Travelers can avoid paying some daily tourist fees in Bhutan if they stay at least five nights.
Last week, Bhutan announced the changes it had made to its Sustainable Development Fee headlines after jumping from $65 to $200 in a day when the country reopened its borders in September.
Passengers who pay the SDF for the first four days can stay the next four days without paying the fee, according to an announcement on the Bhutan Ministry of Tourism website.
Similarly, passengers who pay the fee for the first seven days can stay for another seven days without paying for the second week, while those who pay 12 days are exempt from paying it for 18 days after that, the agency said.
This equates to a $600 savings for tourists staying a week and a $3,600 savings for those staying monthly.
The changes, valid from June 1, are intended to encourage vacationers to stay longer. Bhutan’s Department of Immigration has created a website where travelers can calculate potential savings as part of various incentive programs.
Travelers who have already booked trips to Bhutan can take advantage of the new incentives by canceling their visas and reapplying for new ones, according to the announcement.
Government officials are quick to point out that Bhutan’s SDF has not changed, however, and remains at $200 per passenger per night.
The new fee incentives — which officials called “promotion” — are to remain in effect until the end of 2024, after which “the standard SDF will again apply,” the tourism ministry said.
Spending at least $200 a day is nothing new for travelers to Bhutan.

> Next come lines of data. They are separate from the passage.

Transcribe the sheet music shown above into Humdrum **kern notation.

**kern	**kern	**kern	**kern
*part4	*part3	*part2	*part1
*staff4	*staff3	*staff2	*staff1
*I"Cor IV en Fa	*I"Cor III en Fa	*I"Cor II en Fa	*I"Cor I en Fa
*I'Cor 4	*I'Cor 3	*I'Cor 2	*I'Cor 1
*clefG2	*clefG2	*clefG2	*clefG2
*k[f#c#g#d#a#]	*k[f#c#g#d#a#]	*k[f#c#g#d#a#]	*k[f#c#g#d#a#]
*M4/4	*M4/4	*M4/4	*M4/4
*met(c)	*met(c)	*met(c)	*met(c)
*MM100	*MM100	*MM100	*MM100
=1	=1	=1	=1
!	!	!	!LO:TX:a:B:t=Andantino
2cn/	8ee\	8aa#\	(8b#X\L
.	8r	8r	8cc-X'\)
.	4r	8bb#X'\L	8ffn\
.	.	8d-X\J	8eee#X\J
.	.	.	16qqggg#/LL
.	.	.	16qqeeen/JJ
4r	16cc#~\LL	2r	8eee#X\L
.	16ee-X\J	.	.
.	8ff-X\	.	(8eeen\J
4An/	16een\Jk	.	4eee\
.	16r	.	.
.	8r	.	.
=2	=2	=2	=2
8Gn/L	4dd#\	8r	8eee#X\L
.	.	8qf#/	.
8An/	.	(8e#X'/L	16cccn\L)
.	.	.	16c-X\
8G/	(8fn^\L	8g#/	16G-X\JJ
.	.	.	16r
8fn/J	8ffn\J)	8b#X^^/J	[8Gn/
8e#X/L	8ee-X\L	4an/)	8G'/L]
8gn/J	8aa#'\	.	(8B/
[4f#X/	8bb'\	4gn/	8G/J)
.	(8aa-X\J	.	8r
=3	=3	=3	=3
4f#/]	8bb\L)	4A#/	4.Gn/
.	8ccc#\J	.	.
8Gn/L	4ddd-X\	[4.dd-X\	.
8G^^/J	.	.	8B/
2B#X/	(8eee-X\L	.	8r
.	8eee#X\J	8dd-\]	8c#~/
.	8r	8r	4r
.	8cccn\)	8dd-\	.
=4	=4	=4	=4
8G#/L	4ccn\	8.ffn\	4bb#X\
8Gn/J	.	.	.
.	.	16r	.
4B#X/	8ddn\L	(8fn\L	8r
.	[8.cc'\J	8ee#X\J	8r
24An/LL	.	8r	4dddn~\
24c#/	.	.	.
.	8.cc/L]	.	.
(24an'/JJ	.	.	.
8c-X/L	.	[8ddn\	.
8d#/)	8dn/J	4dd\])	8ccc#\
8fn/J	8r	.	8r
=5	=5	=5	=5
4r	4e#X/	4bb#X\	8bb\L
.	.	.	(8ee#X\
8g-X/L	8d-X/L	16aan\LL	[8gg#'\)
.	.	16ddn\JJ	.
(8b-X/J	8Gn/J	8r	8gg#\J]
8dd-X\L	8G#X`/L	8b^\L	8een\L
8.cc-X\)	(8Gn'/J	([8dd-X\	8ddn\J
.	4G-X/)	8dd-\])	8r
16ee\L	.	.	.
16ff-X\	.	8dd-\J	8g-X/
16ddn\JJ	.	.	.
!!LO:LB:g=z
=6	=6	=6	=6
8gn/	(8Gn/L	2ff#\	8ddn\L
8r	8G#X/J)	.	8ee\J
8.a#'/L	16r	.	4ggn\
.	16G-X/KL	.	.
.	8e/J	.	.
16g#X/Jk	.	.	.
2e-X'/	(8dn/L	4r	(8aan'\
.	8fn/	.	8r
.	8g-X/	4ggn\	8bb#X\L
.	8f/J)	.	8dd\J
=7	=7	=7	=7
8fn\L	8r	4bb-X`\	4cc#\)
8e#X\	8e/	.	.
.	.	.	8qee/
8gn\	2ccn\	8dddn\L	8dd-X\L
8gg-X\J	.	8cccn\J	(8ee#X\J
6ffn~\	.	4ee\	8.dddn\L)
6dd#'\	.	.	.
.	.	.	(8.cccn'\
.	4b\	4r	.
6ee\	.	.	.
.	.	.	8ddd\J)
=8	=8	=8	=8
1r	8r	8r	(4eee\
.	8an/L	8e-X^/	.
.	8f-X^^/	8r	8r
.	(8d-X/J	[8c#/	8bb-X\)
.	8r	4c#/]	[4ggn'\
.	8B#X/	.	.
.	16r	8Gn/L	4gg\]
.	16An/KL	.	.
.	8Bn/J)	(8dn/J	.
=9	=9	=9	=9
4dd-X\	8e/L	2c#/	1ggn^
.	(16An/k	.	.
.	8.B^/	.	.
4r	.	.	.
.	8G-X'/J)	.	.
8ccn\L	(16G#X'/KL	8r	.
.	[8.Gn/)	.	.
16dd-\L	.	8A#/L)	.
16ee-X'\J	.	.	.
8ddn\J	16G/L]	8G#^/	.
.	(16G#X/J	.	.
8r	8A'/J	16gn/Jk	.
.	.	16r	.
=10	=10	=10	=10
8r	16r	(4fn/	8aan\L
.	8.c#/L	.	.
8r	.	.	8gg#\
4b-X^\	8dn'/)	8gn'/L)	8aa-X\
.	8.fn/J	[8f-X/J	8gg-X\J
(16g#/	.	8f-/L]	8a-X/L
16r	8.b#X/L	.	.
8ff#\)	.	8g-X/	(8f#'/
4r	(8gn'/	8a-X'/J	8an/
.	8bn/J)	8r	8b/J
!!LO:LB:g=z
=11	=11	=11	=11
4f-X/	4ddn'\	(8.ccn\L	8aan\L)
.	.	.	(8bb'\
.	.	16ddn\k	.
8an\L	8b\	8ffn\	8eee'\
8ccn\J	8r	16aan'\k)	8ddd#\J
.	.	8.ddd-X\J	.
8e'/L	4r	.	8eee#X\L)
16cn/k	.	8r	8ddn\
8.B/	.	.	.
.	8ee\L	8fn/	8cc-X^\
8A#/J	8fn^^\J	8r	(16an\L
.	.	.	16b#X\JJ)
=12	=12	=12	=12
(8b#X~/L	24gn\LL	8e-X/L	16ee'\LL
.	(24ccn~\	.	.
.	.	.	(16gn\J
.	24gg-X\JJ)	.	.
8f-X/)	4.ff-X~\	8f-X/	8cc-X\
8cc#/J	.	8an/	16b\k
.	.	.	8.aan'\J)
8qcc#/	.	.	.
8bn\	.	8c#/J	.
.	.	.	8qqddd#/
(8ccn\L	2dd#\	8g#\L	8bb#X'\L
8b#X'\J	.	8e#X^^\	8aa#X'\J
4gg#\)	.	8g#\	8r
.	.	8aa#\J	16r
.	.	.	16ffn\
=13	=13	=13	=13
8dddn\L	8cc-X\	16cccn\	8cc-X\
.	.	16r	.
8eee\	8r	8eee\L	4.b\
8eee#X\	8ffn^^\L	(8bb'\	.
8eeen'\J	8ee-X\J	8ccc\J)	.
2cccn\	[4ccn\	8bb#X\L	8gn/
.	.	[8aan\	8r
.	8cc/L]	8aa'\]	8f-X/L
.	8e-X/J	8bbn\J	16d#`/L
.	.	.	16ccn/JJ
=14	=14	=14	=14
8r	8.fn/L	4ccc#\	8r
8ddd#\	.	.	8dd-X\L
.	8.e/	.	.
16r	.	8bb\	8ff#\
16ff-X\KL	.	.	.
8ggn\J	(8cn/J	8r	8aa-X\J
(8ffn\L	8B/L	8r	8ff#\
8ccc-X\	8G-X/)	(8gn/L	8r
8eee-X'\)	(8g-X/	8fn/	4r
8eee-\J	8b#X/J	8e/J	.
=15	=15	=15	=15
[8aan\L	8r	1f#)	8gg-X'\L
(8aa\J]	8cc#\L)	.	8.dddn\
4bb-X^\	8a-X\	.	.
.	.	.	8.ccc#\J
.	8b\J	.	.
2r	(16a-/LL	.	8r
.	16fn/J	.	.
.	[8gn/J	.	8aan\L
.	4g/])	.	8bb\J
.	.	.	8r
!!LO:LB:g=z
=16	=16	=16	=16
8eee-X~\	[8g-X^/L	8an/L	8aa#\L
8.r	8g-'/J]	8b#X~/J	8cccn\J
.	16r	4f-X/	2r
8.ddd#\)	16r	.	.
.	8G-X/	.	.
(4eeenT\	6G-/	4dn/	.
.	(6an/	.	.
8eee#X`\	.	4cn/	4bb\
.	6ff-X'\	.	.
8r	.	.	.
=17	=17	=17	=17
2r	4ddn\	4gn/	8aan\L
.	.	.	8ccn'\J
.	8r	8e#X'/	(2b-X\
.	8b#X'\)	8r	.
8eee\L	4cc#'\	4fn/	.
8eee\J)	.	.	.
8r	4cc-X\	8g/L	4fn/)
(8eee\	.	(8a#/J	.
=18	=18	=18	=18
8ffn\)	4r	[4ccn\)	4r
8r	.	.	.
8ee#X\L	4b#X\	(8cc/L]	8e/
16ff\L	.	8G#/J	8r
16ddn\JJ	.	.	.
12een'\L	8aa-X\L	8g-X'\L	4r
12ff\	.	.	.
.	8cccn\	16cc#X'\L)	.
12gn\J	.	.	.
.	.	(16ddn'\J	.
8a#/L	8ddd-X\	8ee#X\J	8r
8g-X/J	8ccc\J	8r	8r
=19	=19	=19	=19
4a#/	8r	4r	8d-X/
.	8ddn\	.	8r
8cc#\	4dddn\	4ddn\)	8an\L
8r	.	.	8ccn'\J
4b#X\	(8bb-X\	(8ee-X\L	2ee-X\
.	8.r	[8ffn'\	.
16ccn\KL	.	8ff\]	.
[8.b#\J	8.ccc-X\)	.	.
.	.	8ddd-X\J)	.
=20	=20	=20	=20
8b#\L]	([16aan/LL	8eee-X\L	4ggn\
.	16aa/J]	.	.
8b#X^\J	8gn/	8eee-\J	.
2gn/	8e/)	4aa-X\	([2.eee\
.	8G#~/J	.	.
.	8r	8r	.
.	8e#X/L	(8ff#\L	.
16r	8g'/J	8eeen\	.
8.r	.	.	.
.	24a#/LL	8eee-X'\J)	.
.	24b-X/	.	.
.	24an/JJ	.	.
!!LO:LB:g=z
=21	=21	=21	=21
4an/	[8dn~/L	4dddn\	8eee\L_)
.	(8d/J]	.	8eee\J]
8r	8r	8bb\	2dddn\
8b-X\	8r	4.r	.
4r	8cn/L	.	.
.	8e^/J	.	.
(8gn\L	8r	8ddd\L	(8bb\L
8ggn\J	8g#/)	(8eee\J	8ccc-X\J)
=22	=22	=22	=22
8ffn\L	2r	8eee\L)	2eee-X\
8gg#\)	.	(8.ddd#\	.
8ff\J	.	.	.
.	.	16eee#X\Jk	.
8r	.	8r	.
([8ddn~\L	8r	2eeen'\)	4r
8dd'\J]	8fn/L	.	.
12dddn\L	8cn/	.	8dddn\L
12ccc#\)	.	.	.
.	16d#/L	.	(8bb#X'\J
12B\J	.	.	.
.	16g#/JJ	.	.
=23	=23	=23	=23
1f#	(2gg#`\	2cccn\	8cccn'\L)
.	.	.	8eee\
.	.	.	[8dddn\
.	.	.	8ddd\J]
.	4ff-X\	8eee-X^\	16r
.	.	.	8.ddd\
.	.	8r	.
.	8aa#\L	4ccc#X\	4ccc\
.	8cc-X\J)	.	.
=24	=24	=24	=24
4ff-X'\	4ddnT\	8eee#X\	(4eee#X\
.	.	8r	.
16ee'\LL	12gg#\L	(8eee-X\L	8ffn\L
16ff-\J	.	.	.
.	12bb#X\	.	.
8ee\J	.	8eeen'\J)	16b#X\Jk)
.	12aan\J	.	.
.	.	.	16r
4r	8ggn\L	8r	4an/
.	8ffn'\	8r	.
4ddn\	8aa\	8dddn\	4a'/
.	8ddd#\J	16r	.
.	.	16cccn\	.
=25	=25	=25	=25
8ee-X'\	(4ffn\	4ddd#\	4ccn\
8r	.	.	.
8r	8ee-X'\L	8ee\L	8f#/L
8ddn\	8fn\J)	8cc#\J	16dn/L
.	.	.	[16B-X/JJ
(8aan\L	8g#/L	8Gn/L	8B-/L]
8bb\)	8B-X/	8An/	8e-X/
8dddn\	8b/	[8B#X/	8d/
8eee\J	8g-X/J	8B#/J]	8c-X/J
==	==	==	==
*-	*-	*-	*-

Before the pandemic, tourists had to spend at least $200 to $250 per day, which was often bundled into tour packages that included hotel, food and transportation, as well as the SDF, which was $65 at the time.
Bhutan abolished this spending structure in 2022 in favor of a set SDF of US$200 for all tourists except:
- Children 6 to 11 years of age who pay 50% of the daily SDF or $100 per visit;
- Children under the age of 5 who are exempt from the fee.
Indian nationals are additionally charged 1,200 rupees per night ($14.50), while day visitors to Bhutan’s border towns do not have to pay the SDF.
Proponents of Bhutan’s $200 daily fee say it supports the country’s goal of attracting “high-value, low-volume” tourists who can afford the fees, which will go toward upgrading infrastructure, protecting the environment and creating jobs. which provide fair wages and working conditions.
But others say the increased rates are “elitist” and will damage the country’s tourism industry, which has already been reeling from the Covid-19 pandemic.
This was followed by reports that officials were considering changing the SDF discussion between Bhutan Prime Minister Lotay Tshering and members of Bhutan’s tourism and business communities in April, according to a local media report.
After citizens argued that tourism fees were hurting investment in the country and discouraging long vacations, Tshering assured community members that changes were in the works, the report said.